What Are Commodities and Are They Worth Your Investment? When most people start investing, they put their money to work in equities. However, there is a whole other world of investment opportunities worth exploring – commodities. Here, we will take a look at what commodities are as well as their associated advantages and disadvantages.  

What is a commodity?

A commodity is a raw material or a raw agricultural product that can be bought and sold. Examples of commodities include gold, silver, copper, corn, beef, coffee, soybeans, and wheat. In the United States, commodities are commonly traded on the Chicago Mercantile Exchange or CME. However, retail investors can invest in almost any commodity through Exchange Traded Funds or ETFs. 

Advantages of Commodity Investing

There are a number of reasons why the average investor should consider investing in commodities. Here’s a look at three major advantages that commodity investing offers. 

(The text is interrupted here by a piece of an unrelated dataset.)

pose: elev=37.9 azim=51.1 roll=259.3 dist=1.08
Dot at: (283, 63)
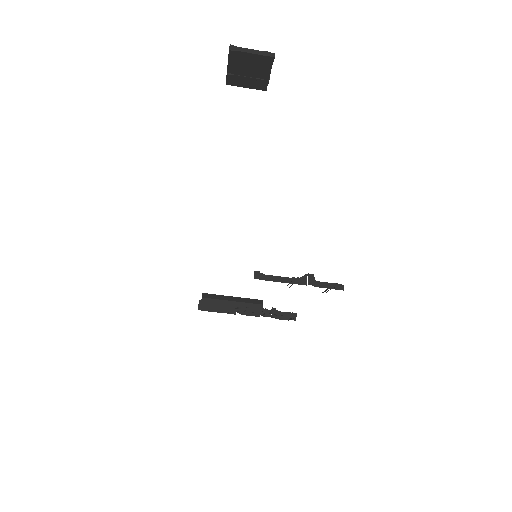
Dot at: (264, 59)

1). Mostly uncorrelated with stocks 

In many cases, commodities are uncorrelated with stocks. This allows for better diversification in the average portfolio. For instance, gold tends to be uncorrelated with stocks. In many equity bear markets, gold tends to hold its value or even rise in value. 

2). Can be an inflation hedge 

Commodities can also be an excellent inflation hedge. During the 1970s – when inflation was rampant – there was an incredible rise in the price of many commodities. As an example, the price of gold rose from $35 per ounce  in 1970 to nearly $595 per ounce by 1980. 

3). No earnings risk 

With commodities, you don’t have to worry about earnings or other corporate events that create sudden volatility in stocks. This can help create some stability in one’s portfolio. 

Disadvantages of Commodity Investing 

While there are a number of reasons to like commodities, there are some issues that you will need to consider. Here’s a look at some disadvantages to commodity investing. 

1). Can be more volatile than stocks

There are times when the commodities can be extremely volatile. As an example, the price of oil actually went to negative $35 per barrel – for a brief moment – during the height of the pandemic on April 20, 2020. Therefore investors should consider the risks of owning commodities. 

2). Prolonged bear markets are common 

Some major commodities can end up in prolonged bear markets. As an example, Gold ended up in a nearly 20 year bear market after its meteoric rise during the 1970s. Therefore, investors should be prepared for such an event. 

3). More sensitive to geopolitical risk 

Finally, commodities can either rise rapidly or collapse due to geopolitical events. As an example, war in the Middle East can cause the price of oil to soar while the shutdown of the economy during the pandemic can cause that very same commodity to collapse. 

Getting Started with Commodity Investing 

Commodities should be considered for almost any investment portfolio. However, the investor should understand the unique risks and rewards that come with commodity investing. Consult with a financial advisor before making any final investment decision.